- **Task brief**: Repeat only the lines below from the one containing "left eye: (981, 588)" through the one containing "left wrist: (832, 686)", inclusive, exactly as written.

- **Material shown**:

───

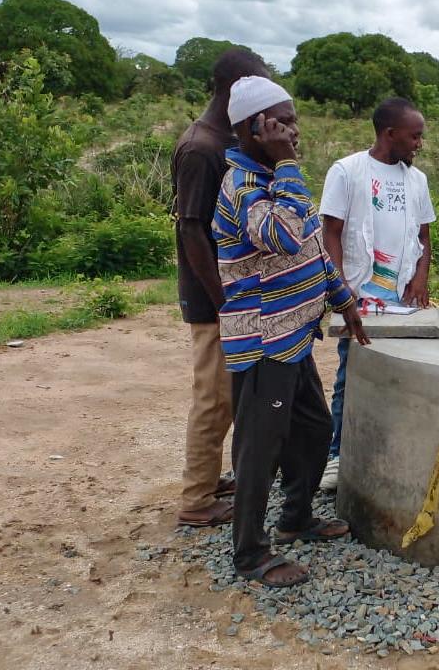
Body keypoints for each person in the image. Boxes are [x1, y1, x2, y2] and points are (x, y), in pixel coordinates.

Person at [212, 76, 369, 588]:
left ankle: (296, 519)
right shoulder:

───

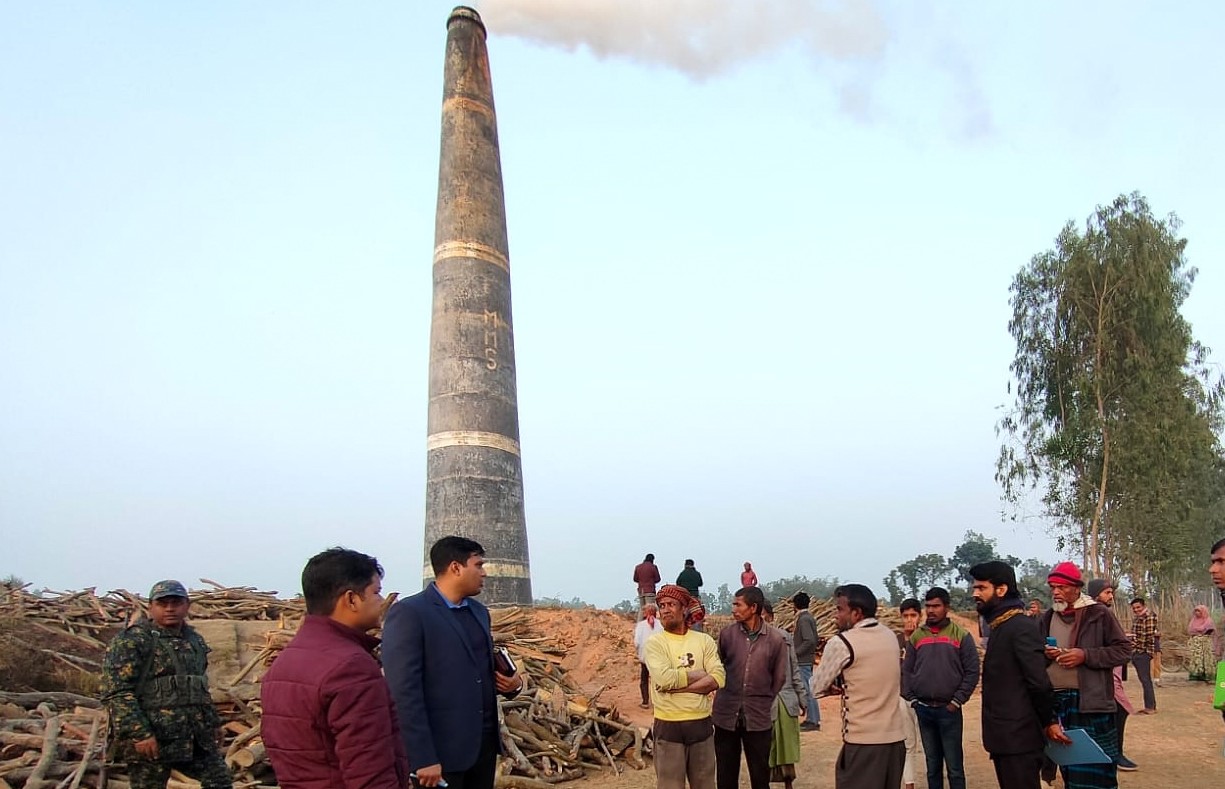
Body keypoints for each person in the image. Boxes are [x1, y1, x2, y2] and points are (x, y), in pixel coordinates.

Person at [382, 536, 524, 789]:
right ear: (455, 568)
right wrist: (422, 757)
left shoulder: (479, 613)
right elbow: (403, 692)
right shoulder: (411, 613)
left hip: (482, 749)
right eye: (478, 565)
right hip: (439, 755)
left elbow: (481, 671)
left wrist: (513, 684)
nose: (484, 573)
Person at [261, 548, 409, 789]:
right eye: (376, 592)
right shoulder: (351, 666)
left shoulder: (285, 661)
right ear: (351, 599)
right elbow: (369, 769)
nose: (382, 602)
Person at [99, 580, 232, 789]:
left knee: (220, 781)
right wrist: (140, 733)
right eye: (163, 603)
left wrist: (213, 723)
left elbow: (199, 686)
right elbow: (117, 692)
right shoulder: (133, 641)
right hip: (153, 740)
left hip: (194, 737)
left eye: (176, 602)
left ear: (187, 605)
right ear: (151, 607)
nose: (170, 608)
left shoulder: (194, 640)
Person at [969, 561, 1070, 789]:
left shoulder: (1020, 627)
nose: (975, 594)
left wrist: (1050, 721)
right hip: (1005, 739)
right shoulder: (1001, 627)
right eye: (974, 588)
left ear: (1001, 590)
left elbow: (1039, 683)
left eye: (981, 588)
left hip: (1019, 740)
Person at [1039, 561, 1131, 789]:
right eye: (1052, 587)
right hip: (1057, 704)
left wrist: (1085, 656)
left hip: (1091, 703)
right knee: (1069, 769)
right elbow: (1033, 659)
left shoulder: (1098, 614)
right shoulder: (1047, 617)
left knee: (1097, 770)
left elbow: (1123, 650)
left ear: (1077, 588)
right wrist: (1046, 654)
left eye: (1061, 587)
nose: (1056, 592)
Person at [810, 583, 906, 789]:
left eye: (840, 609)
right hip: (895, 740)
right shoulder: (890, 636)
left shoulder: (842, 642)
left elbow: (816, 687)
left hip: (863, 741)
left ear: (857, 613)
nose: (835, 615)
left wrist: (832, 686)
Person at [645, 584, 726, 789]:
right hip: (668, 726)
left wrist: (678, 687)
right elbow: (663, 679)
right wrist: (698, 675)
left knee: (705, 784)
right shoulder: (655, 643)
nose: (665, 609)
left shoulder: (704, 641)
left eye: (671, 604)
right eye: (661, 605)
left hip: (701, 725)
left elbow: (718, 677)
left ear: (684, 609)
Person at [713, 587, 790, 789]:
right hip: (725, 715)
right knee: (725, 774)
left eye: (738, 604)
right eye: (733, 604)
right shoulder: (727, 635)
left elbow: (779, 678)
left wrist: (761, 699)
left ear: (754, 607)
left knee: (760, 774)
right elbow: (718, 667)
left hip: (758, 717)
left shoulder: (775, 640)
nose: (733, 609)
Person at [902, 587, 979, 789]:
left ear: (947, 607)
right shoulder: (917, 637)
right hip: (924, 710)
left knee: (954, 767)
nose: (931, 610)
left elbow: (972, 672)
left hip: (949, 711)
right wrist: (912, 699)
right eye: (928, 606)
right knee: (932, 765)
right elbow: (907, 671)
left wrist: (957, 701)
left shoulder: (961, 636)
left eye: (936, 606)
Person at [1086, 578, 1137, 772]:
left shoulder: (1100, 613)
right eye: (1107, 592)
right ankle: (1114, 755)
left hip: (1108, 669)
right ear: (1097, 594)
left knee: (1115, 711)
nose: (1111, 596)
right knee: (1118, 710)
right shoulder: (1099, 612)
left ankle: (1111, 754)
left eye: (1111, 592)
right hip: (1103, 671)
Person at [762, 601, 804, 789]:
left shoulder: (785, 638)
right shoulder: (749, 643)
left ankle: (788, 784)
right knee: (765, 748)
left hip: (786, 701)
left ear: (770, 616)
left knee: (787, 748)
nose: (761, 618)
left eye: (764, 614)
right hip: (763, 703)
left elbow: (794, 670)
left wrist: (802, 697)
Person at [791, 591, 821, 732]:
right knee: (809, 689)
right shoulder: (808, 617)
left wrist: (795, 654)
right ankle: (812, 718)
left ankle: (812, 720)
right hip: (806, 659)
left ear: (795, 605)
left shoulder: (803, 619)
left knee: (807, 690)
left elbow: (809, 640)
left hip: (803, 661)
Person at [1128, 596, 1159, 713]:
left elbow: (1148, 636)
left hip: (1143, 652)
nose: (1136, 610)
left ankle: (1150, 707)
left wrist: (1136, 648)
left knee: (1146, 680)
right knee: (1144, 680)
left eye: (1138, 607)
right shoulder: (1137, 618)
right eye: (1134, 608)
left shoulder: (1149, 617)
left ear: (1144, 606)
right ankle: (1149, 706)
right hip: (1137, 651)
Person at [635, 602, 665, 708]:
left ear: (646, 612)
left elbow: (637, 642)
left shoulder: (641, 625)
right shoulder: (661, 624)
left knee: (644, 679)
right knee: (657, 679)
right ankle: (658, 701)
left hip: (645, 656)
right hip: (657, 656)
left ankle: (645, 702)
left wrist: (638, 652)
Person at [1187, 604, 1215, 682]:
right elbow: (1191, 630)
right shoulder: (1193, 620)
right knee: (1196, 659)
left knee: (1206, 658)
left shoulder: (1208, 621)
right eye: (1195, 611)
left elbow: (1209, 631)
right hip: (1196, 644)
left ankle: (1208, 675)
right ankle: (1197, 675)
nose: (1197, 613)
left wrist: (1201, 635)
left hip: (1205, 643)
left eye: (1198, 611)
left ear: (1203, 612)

───

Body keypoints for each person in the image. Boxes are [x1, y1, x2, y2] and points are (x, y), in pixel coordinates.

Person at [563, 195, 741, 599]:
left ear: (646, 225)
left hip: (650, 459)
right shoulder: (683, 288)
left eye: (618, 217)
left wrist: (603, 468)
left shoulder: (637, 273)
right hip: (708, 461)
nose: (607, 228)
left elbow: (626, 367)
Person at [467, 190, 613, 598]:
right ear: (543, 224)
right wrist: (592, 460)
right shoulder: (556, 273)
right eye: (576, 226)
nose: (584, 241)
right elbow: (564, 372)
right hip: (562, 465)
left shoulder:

───

- **Problem solution**:
left eye: (981, 588)
left hip: (1019, 740)
Person at [1039, 561, 1131, 789]:
right eye: (1052, 587)
right hip: (1057, 704)
left wrist: (1085, 656)
left hip: (1091, 703)
right knee: (1069, 769)
right elbow: (1033, 659)
left shoulder: (1098, 614)
right shoulder: (1047, 617)
left knee: (1097, 770)
left elbow: (1123, 650)
left ear: (1077, 588)
right wrist: (1046, 654)
left eye: (1061, 587)
nose: (1056, 592)
Person at [810, 583, 906, 789]:
left eye: (840, 609)
right hip: (895, 740)
right shoulder: (890, 636)
left shoulder: (842, 642)
left elbow: (816, 687)
left hip: (863, 741)
left ear: (857, 613)
nose: (835, 615)
left wrist: (832, 686)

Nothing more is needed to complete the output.